Secondo motivo – già evocato in quest’ultima definizione – le
competenze sono il modo in cui impariamo a essere giudicati
positivamente se siamo adattabili, se siamo flessibili, se c’integriamo
bene nel mercato del lavoro, se detta alla spiccia non rompiamo il
cazzo.
Dal momento che, per l’impresa, i servizi di formazione possono essere costosi,
questa ha evidentemente tutto l’interesse a intervenire sulla scuola
per spingerla a trasformare i propri programmi in termini di
competenze... […] interpretare correttamente un problema, leggere
correttamente una procedura, ritrovare in un testo di riferimento le
informazioni utili per un certo uso, reagire in maniera critica a una
situazione. Ne sono seguite forme di pressione sulle autorità dei
sistemi educativi per intervenire sui programmi generali di studio e per
introdurvi un apprendimento di queste specifiche competenze. (G.Le
Boterf, De la competence: essai sur un attracteur etrange, Les Editions d'Organisation, Paris 1994).

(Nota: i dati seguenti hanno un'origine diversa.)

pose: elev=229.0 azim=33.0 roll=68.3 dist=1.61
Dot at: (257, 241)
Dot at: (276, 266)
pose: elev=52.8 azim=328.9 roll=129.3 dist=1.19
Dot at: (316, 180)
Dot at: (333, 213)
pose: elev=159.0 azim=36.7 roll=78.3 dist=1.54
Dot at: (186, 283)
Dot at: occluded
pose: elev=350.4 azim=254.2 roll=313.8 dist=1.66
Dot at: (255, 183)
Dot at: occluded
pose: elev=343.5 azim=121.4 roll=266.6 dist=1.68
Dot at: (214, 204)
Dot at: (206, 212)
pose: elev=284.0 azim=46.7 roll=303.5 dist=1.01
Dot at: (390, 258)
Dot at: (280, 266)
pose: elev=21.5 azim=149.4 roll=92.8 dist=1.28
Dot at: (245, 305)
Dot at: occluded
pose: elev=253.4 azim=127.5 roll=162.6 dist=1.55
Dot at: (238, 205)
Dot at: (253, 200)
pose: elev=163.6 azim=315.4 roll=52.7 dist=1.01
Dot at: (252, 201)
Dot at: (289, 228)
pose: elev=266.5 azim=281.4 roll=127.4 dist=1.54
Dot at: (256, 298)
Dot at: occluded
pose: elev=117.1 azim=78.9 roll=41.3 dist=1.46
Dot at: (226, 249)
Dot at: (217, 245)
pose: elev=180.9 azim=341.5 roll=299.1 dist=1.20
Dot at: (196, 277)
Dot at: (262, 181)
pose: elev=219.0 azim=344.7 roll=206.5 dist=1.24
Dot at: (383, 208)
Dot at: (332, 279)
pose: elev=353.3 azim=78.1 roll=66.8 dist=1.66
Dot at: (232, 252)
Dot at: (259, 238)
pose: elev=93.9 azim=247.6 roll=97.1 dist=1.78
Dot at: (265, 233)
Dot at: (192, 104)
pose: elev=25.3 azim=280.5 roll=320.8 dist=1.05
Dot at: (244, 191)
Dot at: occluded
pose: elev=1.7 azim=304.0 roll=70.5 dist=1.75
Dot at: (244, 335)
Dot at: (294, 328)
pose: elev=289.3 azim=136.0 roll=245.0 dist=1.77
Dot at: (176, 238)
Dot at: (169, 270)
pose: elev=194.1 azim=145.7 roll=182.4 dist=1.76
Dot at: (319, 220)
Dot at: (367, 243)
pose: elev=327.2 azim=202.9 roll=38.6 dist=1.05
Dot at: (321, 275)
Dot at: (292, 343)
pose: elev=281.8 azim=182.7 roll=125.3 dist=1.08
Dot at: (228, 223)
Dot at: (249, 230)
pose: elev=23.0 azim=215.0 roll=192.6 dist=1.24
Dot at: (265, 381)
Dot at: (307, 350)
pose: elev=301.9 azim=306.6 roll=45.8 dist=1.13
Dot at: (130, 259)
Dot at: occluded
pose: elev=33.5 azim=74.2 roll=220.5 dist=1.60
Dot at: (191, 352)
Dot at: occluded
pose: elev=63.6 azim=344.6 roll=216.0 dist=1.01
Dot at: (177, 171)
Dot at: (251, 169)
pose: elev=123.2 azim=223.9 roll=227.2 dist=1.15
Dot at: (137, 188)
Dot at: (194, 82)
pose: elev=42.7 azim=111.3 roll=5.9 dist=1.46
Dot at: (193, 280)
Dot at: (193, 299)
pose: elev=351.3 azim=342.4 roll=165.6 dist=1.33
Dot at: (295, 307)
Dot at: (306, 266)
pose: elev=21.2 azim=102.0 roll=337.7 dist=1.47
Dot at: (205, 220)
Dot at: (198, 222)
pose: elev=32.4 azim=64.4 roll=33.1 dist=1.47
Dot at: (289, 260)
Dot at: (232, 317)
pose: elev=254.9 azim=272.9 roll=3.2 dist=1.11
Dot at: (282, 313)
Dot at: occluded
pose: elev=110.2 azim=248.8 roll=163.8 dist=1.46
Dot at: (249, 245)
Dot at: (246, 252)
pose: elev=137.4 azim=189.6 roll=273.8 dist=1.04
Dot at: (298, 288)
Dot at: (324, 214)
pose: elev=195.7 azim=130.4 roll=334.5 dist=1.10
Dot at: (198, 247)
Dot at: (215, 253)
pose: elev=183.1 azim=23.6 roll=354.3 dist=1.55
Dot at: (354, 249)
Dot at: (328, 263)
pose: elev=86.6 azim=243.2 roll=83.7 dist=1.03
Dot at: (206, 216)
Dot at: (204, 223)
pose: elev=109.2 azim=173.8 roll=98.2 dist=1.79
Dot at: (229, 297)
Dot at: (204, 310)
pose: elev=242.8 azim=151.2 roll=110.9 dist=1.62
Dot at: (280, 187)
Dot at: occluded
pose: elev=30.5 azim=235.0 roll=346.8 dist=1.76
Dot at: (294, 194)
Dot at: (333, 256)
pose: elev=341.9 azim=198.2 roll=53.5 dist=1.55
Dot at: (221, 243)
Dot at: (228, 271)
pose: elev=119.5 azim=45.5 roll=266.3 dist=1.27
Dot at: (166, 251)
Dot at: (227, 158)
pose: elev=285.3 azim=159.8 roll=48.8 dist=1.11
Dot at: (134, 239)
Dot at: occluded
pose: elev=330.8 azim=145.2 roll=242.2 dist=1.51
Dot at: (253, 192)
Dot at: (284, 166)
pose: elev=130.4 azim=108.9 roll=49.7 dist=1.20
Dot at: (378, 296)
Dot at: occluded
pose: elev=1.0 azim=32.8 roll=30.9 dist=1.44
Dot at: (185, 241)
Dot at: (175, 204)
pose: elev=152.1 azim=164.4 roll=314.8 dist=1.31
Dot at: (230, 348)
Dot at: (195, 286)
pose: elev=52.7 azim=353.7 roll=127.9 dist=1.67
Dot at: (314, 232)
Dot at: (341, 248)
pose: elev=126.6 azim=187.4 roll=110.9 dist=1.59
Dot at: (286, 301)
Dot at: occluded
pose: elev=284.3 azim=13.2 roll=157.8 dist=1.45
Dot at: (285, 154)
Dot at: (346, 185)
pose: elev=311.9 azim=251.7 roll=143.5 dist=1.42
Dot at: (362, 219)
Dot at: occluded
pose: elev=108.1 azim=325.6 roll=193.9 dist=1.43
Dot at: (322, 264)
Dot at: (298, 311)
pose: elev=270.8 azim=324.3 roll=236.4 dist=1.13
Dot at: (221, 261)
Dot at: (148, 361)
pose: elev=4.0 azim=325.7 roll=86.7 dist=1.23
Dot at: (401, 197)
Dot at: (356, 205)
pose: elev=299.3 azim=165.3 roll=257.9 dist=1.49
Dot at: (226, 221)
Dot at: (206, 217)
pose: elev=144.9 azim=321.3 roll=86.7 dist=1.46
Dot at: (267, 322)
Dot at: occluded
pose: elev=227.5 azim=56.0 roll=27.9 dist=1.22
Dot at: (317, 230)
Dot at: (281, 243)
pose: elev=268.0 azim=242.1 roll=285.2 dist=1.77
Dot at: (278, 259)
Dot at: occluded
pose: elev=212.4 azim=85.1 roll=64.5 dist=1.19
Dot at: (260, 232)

Perché insomma le aziende si devono far carico di educare alla flessibilità se lo può fare la scuola?
Perché non rendere il pensiero critico neutralizzato e strumentale ai
bisogni di un’azienda? La verità è che ogni volta che s’invoca il
feticcio della misurabilità oggettiva si occulta la più assoluta
legittimazione della pura soggettività, dell’arbitrio. Come accade per
le competenze, così accade per la “meritocrazia”: altro pseudoconcetto,
altro plastismo che delle competenze è lo speculare; se io ho per le
mani concetti così vaghi come competenza o merito, è chiaro che sarà
fondamentale chi è che decide quali sono le persone competenti o quelle
meritevoli.
Facciamo un esempio. Non è complicato valutare se uno conosce il pensiero filosofico di Leopardi e se sa fare l’analisi del testo della Ginestra.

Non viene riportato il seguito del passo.